33 years in power. Meet Laura Gribbin.
In honor of Women's History Month, we're highlighting history-making women of our own. Like Laura Gribbin. She was the first female programmer in her department way back when. After 33 years, she's still innovating.
Q: How long have you been involved with the New York ISO and what brought you to it?
A: I have worked at NYISO since startup in 1999, but also worked for the New York Power Pool (NYPP) since 1986.
Q: What's changed in those 33 years?
A: In the mid 1990's, I was the first female programmer in my group and the first woman on the Communications & Data Advisory Subcommittee (CDAS).
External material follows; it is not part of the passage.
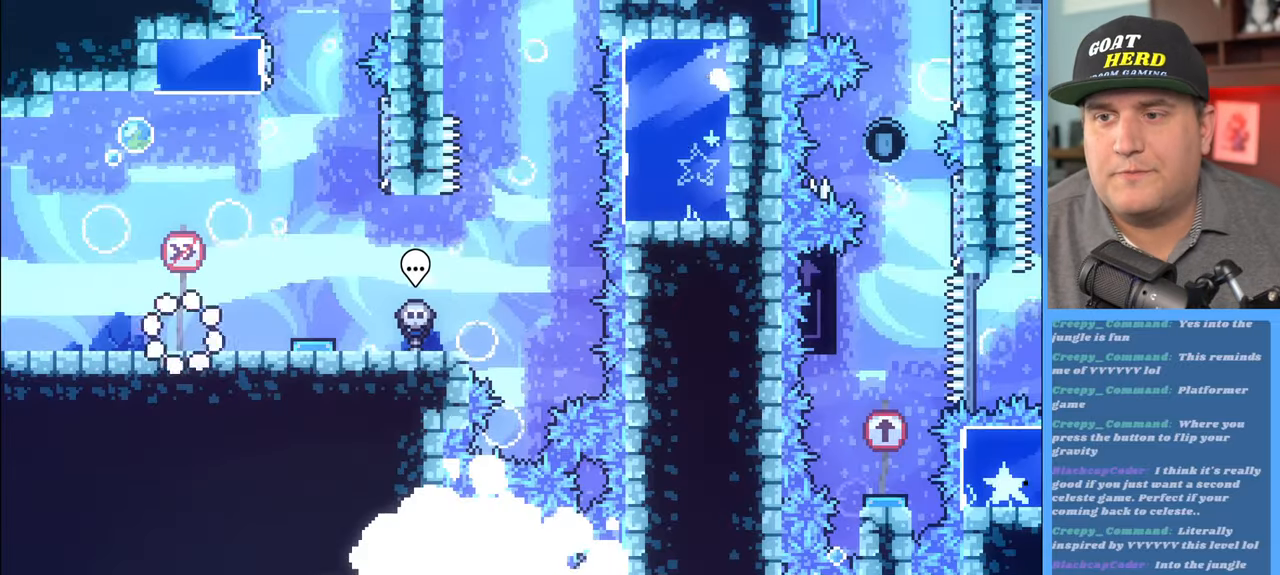
{"buttons": ["R2"], "left_stick": "right", "right_stick": "center", "events": [[217, "A", "down"], [483, "A", "up"]]}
Q: Where did you go to school and what did you study?
A: I attended Elmira College, transferred to Russell Sage, and graduated with a B.S. in Computer Science from the University of Tennessee in Knoxville.
Q: What job did you dream of as a kid and why?
A: I wanted to be an artist. I wanted to use my creativity to make the world more beautiful.
Q: What gives you energy in your daily life?
A: I am inspired by creative and technical people, by nature, and by family and friends. Sun and solitude also give me energy.
Q: Do you have a role model that had a profound effect on you?
A: My first supervisor, John Hickey. He knew what I was capable of before I did. He never once said "We can't."
Q: What advice do you have for aspiring leaders?
A: Be humble, have a clear vision, listen more than you speak, and be decisive.
Q: Are there certain quotes you find particularly meaningful?
A: I love two quotes:
"I learned that courage was not the absence of fear, but the triumph over it. The brave are not those who feel afraid, but those who conquer their fears." - Nelson Mandela
"Whoever saves one life, saves the world entire." - from the film Schindler's List
Q: What are you proudest of?
A: When I realize my two children have already exceeded my own accomplishments.
Q: What do you look forward to?
A: Our next Caribbean vacation and our next visit with my children and granddaughters.
Q: What lesson is among the most valuable you ever learned?
A: Bad luck and bad judgement always go hand in hand!